At the same time, as shown in Fig. 7, it indicates that the spironolactone release from micelles starts with an initial burst, followed by a slow release phase. The same release action trends are present in the all micelles formed by different block composition of copolymer. This release behavior is mainly due to the geometry of spironolactone location within micelles. The drug located in the hydrophilic corona of micelles leads to the initial release burst within the first several hours, and this action could proceed for a certain time via their passive diffusion. Then, the slower release mainly results from the drug localized in the inner core of micelles. The drug release process from the block copolymer micelle is usually a complicated process and depends on several factors, such as the nature of drug, micelle, or process technology. Thus, drug release process might be mainly controlled by different mechanism. According to previous Ritger–Peppas regression model [42, 43], n is acted as an exponent characteristic of the release mechanism. If the value of n is between 0.5 and 1, an anomalous diffusion from the micelle is present in the drug release process. In this paper, we also estimate the value of the exponent characteristic n, and it indicates that the values of n are more than 0.7 for all the examples within the drug release process. Therefore, it shows that the drug release from the micelle deviates from the Fickian diffusion control mechanism, and the in vitro release behavior of spironolactone from polymeric micelles is mainly affected by the main chain and end chain within copolymer.

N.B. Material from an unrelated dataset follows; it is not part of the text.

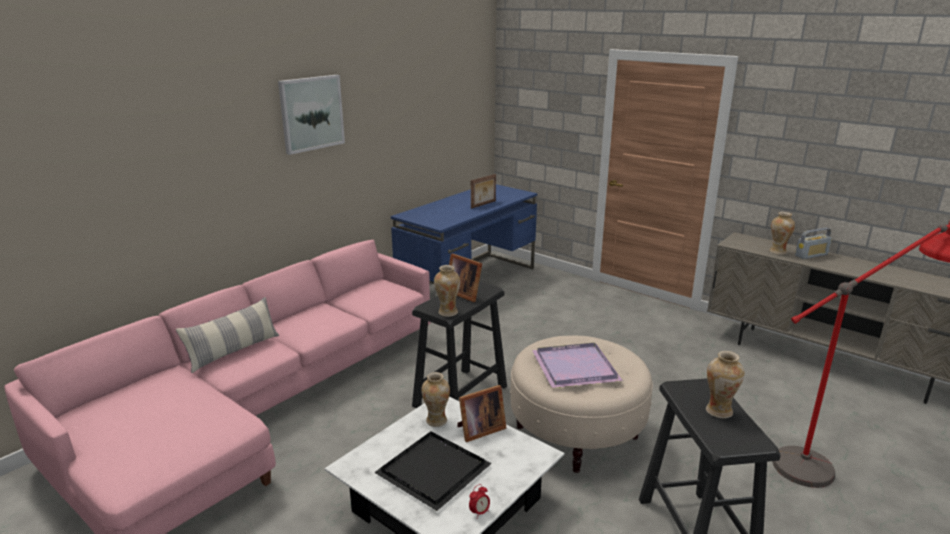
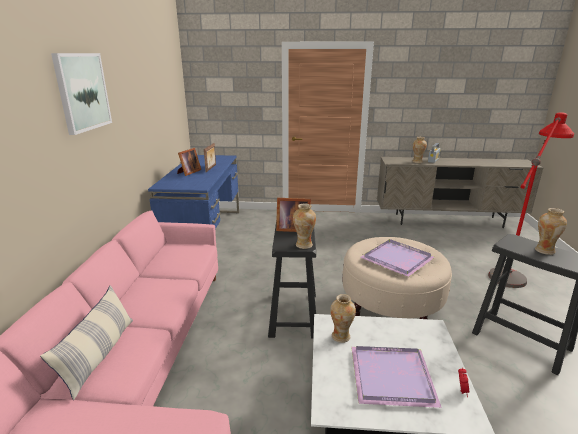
camera: 35 degrees left, 0 degrees up
black tray [374,431,492,511] -> purple tray [351,346,442,408]
picture frame [457,385,506,442] -> picture frame moved to [177,148,201,176]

In addition, it is well known that there is a dynamic equilibrium process between aggregated polymers and unimer. If polymer micelle is able to form glassy core under a certain condition, the equilibrium can be curbed completely and the frozen micelles are induced to form. Glassy core has been proposed to slow release rate of pyrene from a micelle carrier in aqueous solution [44]. It was reported that the hydrophobically end-capped poly(ethylene oxide) (with PEO molar mass 4.3 kg/mol and end capped with C18 group) was able to form frozen micelles in dilute aqueous solutions and be independent of temperature [33]. Therefore, in this paper, the frozen micelles may be present in the hydrophobically end-capped poly(ethylene oxide) aqueous solution with the segment length addition of alkyl group within triblock copolymer from C12 to C18, leading to slow down the spironolactone release rate and cut down the cumulative release. In the end, the release rate of spironolactone from the triblock copolymer micelles is decreased for the longer alkyl segment within copolymer correspondingly.

Conclusion

A series of hydrophobically end-capped poly(ethylene oxide) with different segment length of PEO block and alkyl group are synthesized successfully. The properties of triblock polymers are affected significantly by the relative length of PEO segment and alkyl group. The hydrophobically end-capped poly(ethylene oxide) is able to aggregate in aqueous solution to form spherical micelle above a critical association concentration. The spherical micelle size becomes larger along with the decrease of PEO segment length or the addition of alkyl group length within copolymer. The sizes of free-loaded micelle and drug-loaded micelle formed by triblock polymers are almost less than 130 nm, which indicates that the micelles are nanoscale. It is suggested that the drug-loaded micelle size is larger than the free-loaded micelle size, demonstrating that spironolactone drug is able to entrap into the micelle core. The drug release profiles indicate that hydrophobically end-capped poly(ethylene oxide) micelle could be employed as a promising vehicle for the delivery of poorly water-soluble drug. In addition, the final release rate of spironolactone from the triblock copolymer micelles is decreased gradually with the length addition of alkyl group or the length reduce of PEO block within triblock polymer.